A court could easily find that limiting a business to 25 percent of the floor space is rationally related to a legitimate government interest. The legitimate government interest is basic zoning: segregating certain uses promotes the health, safety and welfare of citizens. Limiting businesses in residential areas to 25 percent of the floor space upholds the general residential character of the neighborhood. The more floor space a business occupies, the more it morphs from residential to commercial and degrades the zoning plan. A rational basis is the court’s lowest standard. Unless it makes no sense whatsoever for the government to decide 25 percent is the limit, it will be upheld. Many other municipalities have similar restrictions.
The same can be said for dog-related services and child care. Many of the planning commissioners who supported the continued ban on dog-related services stated that dogs clearly make more noise, are likely going to need days or weeks to become familiar with one another and could easily be left alone outside while the owner is away. Conversely, planning commissioners pointed out that children make less noise, will generally get along and (it is to be hoped) will not be left outside while the owner is away. A court could therefore easily reach the decision that this classification is not arbitrary but rational. A court could also easily reach the decision that six children is rationally related to the legitimate government interest of reducing noise and the amount of traffic generated by a daycare. Again, many other municipalities have similar restrictions.

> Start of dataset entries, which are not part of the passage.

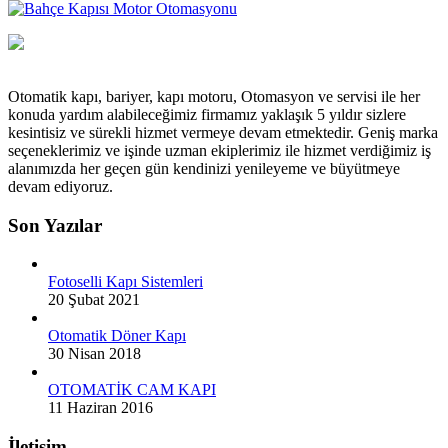
Otomatik kapı, bariyer, kapı motoru, Otomasyon ve servisi ile her
konuda yardım alabileceğimiz firmamız yaklaşık 5 yıldır sizlere
kesintisiz ve sürekli hizmet vermeye devam etmektedir. Geniş marka
seçeneklerimiz ve işinde uzman ekiplerimiz ile hizmet verdiğimiz iş
alanımızda her geçen gün kendinizi yenileyeme ve büyütmeye
devam ediyoruz.
Son Yazılar
Fotoselli Kapı Sistemleri
20 Şubat 2021
Otomatik Döner Kapı
30 Nisan 2018
OTOMATİK CAM KAPI
11 Haziran 2016
İletişim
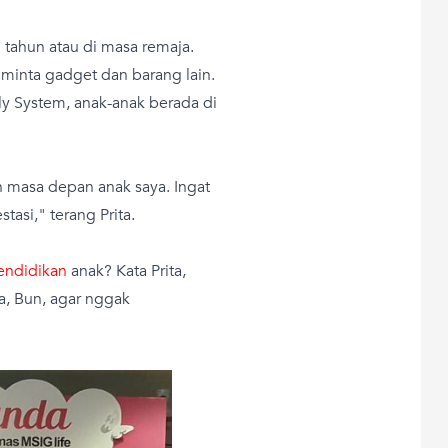
7 tahun atau di masa remaja.
minta gadget dan barang lain.
y System, anak-anak berada di
 masa depan anak saya. Ingat
stasi," terang Prita.
endidikan
anak? Kata Prita,
a, Bun, agar nggak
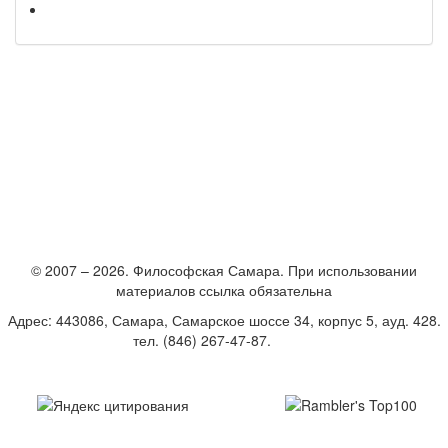
© 2007 – 2026. Философская Самара. При использовании
материалов ссылка обязательна
Адрес: 443086, Самара, Самарское шоссе 34, корпус 5, ауд. 428.
тел. (846) 267-47-87.
E-mail
Создание и поддержка сайта – Студия «Вебвертекс»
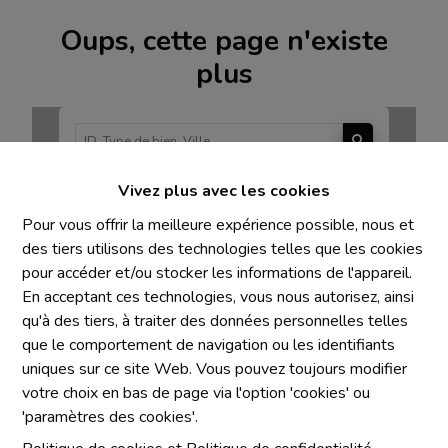
Oups, cette page n'existe
plus
Vivez plus avec les cookies
À Vendre
À Louer
Pour vous offrir la meilleure expérience possible, nous et
des tiers utilisons des technologies telles que les cookies
pour accéder et/ou stocker les informations de l'appareil.
En acceptant ces technologies, vous nous autorisez, ainsi
qu'à des tiers, à traiter des données personnelles telles
Mentions obligatoires
que le comportement de navigation ou les identifiants
uniques sur ce site Web. Vous pouvez toujours modifier
Chaque agence est juridiquement et financièrement
votre choix en bas de page via l'option 'cookies' ou
indépendante
'paramètres des cookies'.
SRL IMMO Water Lane - TVA BE 0755330288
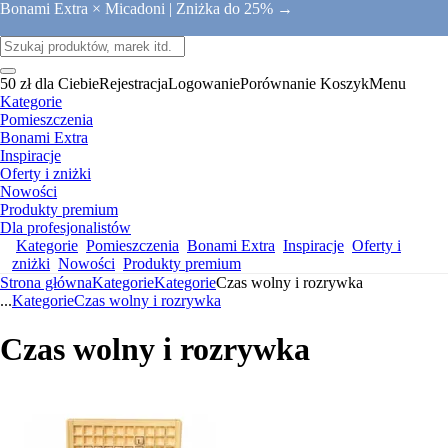
Bonami Extra × Micadoni |
Zniżka do 25% →
50 zł dla Ciebie
Rejestracja
Logowanie
Porównanie
Koszyk
Menu
Kategorie
Pomieszczenia
Bonami Extra
Inspiracje
Oferty i zniżki
Nowości
Produkty premium
Dla profesjonalistów
Kategorie
Pomieszczenia
Bonami Extra
Inspiracje
Oferty i
zniżki
Nowości
Produkty premium
Strona główna
Kategorie
Kategorie
Czas wolny i rozrywka
...
Kategorie
Czas wolny i rozrywka
Czas wolny i rozrywka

Enforcement must also be considered in the adoption of an ordinance. Clearly if a dog daycare were allowed, some limit would have to be set on the number of dogs. If a neighbor calls in a noise complaint, it will be difficult for the government to determine what dog belongs to what owner. If the owner has 10 dogs and the ordinance allows seven dogs that are not owned by the property owner, the government will basically have to take the word of the owner as to who owns what dog. This makes enforcement difficult.
An interesting issue is the difference between dog daycare and dog grooming. The ordinance allows for barber and beauty shops, under certain conditions, but absolutely prohibits dog grooming. One planning commissioner brought up the fact that a barber shop and dog grooming are basically the same in terms of the traffic generated. In fact, human grooming uses many more chemicals not found in an ordinary home than dog grooming. Assuming a barber shop meets the low impact viewpoint of a home occupation ordinance, and that is why it is allowed, a dog grooming business should also meet this viewpoint. Unless you have several dogs making noise and waiting in line for a haircut, the two are basically the same.